[Records contained in a dataset]
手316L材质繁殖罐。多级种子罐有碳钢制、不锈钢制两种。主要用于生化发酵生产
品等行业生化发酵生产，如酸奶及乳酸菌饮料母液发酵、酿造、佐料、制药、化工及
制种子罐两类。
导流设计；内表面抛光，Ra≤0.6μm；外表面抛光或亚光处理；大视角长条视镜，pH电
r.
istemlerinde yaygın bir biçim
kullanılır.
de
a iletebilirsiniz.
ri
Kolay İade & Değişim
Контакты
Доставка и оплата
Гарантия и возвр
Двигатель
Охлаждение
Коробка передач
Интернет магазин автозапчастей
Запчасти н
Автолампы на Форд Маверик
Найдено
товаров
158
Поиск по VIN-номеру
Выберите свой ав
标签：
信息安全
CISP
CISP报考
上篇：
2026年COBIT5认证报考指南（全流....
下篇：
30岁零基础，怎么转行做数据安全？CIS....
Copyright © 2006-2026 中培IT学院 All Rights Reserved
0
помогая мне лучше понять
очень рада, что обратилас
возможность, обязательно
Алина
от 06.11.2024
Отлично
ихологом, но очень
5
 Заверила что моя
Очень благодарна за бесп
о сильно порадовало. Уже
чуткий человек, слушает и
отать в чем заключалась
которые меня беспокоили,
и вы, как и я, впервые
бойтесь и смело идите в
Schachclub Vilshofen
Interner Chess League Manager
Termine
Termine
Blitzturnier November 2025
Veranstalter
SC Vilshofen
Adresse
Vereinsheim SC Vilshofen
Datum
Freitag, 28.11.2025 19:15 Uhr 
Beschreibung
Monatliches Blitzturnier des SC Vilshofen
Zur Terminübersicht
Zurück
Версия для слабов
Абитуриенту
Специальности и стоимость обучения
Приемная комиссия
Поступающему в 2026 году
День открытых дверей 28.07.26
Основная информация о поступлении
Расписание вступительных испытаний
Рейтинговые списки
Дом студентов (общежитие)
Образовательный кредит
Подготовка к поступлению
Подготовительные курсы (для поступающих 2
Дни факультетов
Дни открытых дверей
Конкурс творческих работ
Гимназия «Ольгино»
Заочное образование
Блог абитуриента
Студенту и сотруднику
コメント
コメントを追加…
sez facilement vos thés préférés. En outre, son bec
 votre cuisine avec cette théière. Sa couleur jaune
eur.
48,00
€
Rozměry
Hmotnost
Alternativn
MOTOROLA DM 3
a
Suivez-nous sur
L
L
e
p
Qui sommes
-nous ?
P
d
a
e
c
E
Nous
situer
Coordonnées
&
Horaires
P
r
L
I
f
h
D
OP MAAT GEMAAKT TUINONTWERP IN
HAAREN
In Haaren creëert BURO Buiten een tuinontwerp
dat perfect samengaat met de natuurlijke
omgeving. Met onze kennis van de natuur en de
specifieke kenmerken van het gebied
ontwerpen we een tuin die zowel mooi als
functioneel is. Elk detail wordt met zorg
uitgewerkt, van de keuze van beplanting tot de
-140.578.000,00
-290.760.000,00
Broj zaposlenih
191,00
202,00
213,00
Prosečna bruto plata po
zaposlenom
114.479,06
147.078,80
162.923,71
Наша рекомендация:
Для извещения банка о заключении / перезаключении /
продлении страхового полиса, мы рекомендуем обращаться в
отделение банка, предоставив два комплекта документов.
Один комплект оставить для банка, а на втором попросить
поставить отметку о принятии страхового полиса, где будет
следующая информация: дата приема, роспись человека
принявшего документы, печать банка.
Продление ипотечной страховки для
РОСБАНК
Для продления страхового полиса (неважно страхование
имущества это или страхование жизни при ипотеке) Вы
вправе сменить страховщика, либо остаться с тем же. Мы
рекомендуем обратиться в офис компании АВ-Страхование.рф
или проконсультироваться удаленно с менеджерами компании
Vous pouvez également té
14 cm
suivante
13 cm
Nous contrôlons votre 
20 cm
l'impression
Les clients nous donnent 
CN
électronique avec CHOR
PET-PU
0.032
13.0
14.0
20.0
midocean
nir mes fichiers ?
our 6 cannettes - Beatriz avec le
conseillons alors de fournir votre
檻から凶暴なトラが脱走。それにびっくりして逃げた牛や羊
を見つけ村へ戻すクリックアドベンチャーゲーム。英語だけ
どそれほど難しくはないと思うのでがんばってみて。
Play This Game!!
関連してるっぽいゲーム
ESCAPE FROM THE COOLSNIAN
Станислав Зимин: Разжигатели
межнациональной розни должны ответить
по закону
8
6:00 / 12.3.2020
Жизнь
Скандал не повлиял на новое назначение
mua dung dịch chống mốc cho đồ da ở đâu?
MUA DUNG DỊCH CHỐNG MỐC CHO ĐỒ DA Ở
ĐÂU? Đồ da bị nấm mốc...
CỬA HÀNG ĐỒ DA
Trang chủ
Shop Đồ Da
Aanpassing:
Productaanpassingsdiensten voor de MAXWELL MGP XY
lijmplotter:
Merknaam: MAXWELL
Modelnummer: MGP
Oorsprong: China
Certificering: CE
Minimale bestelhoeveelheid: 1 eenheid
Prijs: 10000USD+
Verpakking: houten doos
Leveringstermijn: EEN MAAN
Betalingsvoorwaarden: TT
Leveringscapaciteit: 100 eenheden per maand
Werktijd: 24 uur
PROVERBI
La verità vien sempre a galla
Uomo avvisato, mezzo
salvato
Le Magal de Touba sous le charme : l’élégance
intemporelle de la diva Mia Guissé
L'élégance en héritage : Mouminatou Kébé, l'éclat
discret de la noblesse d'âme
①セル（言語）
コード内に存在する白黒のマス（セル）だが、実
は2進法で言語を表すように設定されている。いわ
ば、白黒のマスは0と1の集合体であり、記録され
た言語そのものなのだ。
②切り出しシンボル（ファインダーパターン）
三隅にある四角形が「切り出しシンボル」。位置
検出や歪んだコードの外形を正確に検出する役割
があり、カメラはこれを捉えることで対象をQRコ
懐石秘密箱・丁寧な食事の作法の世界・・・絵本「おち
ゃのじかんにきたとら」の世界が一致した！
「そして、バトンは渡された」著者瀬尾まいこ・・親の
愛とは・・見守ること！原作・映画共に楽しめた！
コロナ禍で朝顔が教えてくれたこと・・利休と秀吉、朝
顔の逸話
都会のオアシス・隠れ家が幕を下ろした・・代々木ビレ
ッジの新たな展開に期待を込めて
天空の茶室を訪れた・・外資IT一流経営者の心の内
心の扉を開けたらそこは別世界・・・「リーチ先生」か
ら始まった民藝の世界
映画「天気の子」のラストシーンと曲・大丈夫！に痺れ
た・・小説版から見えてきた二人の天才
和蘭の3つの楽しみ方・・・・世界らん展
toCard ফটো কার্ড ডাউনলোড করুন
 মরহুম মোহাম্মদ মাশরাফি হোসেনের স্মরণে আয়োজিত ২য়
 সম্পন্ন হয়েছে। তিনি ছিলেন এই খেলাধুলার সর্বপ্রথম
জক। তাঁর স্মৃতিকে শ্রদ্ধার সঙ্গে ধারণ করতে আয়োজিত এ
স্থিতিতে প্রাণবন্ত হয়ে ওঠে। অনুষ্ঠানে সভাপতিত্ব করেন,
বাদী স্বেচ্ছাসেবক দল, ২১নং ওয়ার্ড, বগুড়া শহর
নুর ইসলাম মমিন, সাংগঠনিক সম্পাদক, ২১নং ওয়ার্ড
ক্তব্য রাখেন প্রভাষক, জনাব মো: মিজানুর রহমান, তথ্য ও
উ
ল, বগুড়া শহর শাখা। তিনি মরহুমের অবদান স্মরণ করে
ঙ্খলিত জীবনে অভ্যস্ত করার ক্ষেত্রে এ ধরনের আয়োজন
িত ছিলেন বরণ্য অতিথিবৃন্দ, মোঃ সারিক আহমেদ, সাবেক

#### [Exercise requirements]
Restate the records, all of them, precisely as written.

#### [Result for this task]
手316L材质繁殖罐。多级种子罐有碳钢制、不锈钢制两种。主要用于生化发酵生产
品等行业生化发酵生产，如酸奶及乳酸菌饮料母液发酵、酿造、佐料、制药、化工及
制种子罐两类。
导流设计；内表面抛光，Ra≤0.6μm；外表面抛光或亚光处理；大视角长条视镜，pH电
r.
istemlerinde yaygın bir biçim
kullanılır.
de
a iletebilirsiniz.
ri
Kolay İade & Değişim
Контакты
Доставка и оплата
Гарантия и возвр
Двигатель
Охлаждение
Коробка передач
Интернет магазин автозапчастей
Запчасти н
Автолампы на Форд Маверик
Найдено
товаров
158
Поиск по VIN-номеру
Выберите свой ав
标签：
信息安全
CISP
CISP报考
上篇：
2026年COBIT5认证报考指南（全流....
下篇：
30岁零基础，怎么转行做数据安全？CIS....
Copyright © 2006-2026 中培IT学院 All Rights Reserved
0
помогая мне лучше понять
очень рада, что обратилас
возможность, обязательно
Алина
от 06.11.2024
Отлично
ихологом, но очень
5
 Заверила что моя
Очень благодарна за бесп
о сильно порадовало. Уже
чуткий человек, слушает и
отать в чем заключалась
которые меня беспокоили,
и вы, как и я, впервые
бойтесь и смело идите в
Schachclub Vilshofen
Interner Chess League Manager
Termine
Termine
Blitzturnier November 2025
Veranstalter
SC Vilshofen
Adresse
Vereinsheim SC Vilshofen
Datum
Freitag, 28.11.2025 19:15 Uhr 
Beschreibung
Monatliches Blitzturnier des SC Vilshofen
Zur Terminübersicht
Zurück
Версия для слабов
Абитуриенту
Специальности и стоимость обучения
Приемная комиссия
Поступающему в 2026 году
День открытых дверей 28.07.26
Основная информация о поступлении
Расписание вступительных испытаний
Рейтинговые списки
Дом студентов (общежитие)
Образовательный кредит
Подготовка к поступлению
Подготовительные курсы (для поступающих 2
Дни факультетов
Дни открытых дверей
Конкурс творческих работ
Гимназия «Ольгино»
Заочное образование
Блог абитуриента
Студенту и сотруднику
コメント
コメントを追加…
sez facilement vos thés préférés. En outre, son bec
 votre cuisine avec cette théière. Sa couleur jaune
eur.
48,00
€
Rozměry
Hmotnost
Alternativn
MOTOROLA DM 3
a
Suivez-nous sur
L
L
e
p
Qui sommes
-nous ?
P
d
a
e
c
E
Nous
situer
Coordonnées
&
Horaires
P
r
L
I
f
h
D
OP MAAT GEMAAKT TUINONTWERP IN
HAAREN
In Haaren creëert BURO Buiten een tuinontwerp
dat perfect samengaat met de natuurlijke
omgeving. Met onze kennis van de natuur en de
specifieke kenmerken van het gebied
ontwerpen we een tuin die zowel mooi als
functioneel is. Elk detail wordt met zorg
uitgewerkt, van de keuze van beplanting tot de
-140.578.000,00
-290.760.000,00
Broj zaposlenih
191,00
202,00
213,00
Prosečna bruto plata po
zaposlenom
114.479,06
147.078,80
162.923,71
Наша рекомендация:
Для извещения банка о заключении / перезаключении /
продлении страхового полиса, мы рекомендуем обращаться в
отделение банка, предоставив два комплекта документов.
Один комплект оставить для банка, а на втором попросить
поставить отметку о принятии страхового полиса, где будет
следующая информация: дата приема, роспись человека
принявшего документы, печать банка.
Продление ипотечной страховки для
РОСБАНК
Для продления страхового полиса (неважно страхование
имущества это или страхование жизни при ипотеке) Вы
вправе сменить страховщика, либо остаться с тем же. Мы
рекомендуем обратиться в офис компании АВ-Страхование.рф
или проконсультироваться удаленно с менеджерами компании
Vous pouvez également té
14 cm
suivante
13 cm
Nous contrôlons votre 
20 cm
l'impression
Les clients nous donnent 
CN
électronique avec CHOR
PET-PU
0.032
13.0
14.0
20.0
midocean
nir mes fichiers ?
our 6 cannettes - Beatriz avec le
conseillons alors de fournir votre
檻から凶暴なトラが脱走。それにびっくりして逃げた牛や羊
を見つけ村へ戻すクリックアドベンチャーゲーム。英語だけ
どそれほど難しくはないと思うのでがんばってみて。
Play This Game!!
関連してるっぽいゲーム
ESCAPE FROM THE COOLSNIAN
Станислав Зимин: Разжигатели
межнациональной розни должны ответить
по закону
8
6:00 / 12.3.2020
Жизнь
Скандал не повлиял на новое назначение
mua dung dịch chống mốc cho đồ da ở đâu?
MUA DUNG DỊCH CHỐNG MỐC CHO ĐỒ DA Ở
ĐÂU? Đồ da bị nấm mốc...
CỬA HÀNG ĐỒ DA
Trang chủ
Shop Đồ Da
Aanpassing:
Productaanpassingsdiensten voor de MAXWELL MGP XY
lijmplotter:
Merknaam: MAXWELL
Modelnummer: MGP
Oorsprong: China
Certificering: CE
Minimale bestelhoeveelheid: 1 eenheid
Prijs: 10000USD+
Verpakking: houten doos
Leveringstermijn: EEN MAAN
Betalingsvoorwaarden: TT
Leveringscapaciteit: 100 eenheden per maand
Werktijd: 24 uur
PROVERBI
La verità vien sempre a galla
Uomo avvisato, mezzo
salvato
Le Magal de Touba sous le charme : l’élégance
intemporelle de la diva Mia Guissé
L'élégance en héritage : Mouminatou Kébé, l'éclat
discret de la noblesse d'âme
①セル（言語）
コード内に存在する白黒のマス（セル）だが、実
は2進法で言語を表すように設定されている。いわ
ば、白黒のマスは0と1の集合体であり、記録され
た言語そのものなのだ。
②切り出しシンボル（ファインダーパターン）
三隅にある四角形が「切り出しシンボル」。位置
検出や歪んだコードの外形を正確に検出する役割
があり、カメラはこれを捉えることで対象をQRコ
懐石秘密箱・丁寧な食事の作法の世界・・・絵本「おち
ゃのじかんにきたとら」の世界が一致した！
「そして、バトンは渡された」著者瀬尾まいこ・・親の
愛とは・・見守ること！原作・映画共に楽しめた！
コロナ禍で朝顔が教えてくれたこと・・利休と秀吉、朝
顔の逸話
都会のオアシス・隠れ家が幕を下ろした・・代々木ビレ
ッジの新たな展開に期待を込めて
天空の茶室を訪れた・・外資IT一流経営者の心の内
心の扉を開けたらそこは別世界・・・「リーチ先生」か
ら始まった民藝の世界
映画「天気の子」のラストシーンと曲・大丈夫！に痺れ
た・・小説版から見えてきた二人の天才
和蘭の3つの楽しみ方・・・・世界らん展
toCard ফটো কার্ড ডাউনলোড করুন
 মরহুম মোহাম্মদ মাশরাফি হোসেনের স্মরণে আয়োজিত ২য়
 সম্পন্ন হয়েছে। তিনি ছিলেন এই খেলাধুলার সর্বপ্রথম
জক। তাঁর স্মৃতিকে শ্রদ্ধার সঙ্গে ধারণ করতে আয়োজিত এ
স্থিতিতে প্রাণবন্ত হয়ে ওঠে। অনুষ্ঠানে সভাপতিত্ব করেন,
বাদী স্বেচ্ছাসেবক দল, ২১নং ওয়ার্ড, বগুড়া শহর
নুর ইসলাম মমিন, সাংগঠনিক সম্পাদক, ২১নং ওয়ার্ড
ক্তব্য রাখেন প্রভাষক, জনাব মো: মিজানুর রহমান, তথ্য ও
উ
ল, বগুড়া শহর শাখা। তিনি মরহুমের অবদান স্মরণ করে
ঙ্খলিত জীবনে অভ্যস্ত করার ক্ষেত্রে এ ধরনের আয়োজন
িত ছিলেন বরণ্য অতিথিবৃন্দ, মোঃ সারিক আহমেদ, সাবেক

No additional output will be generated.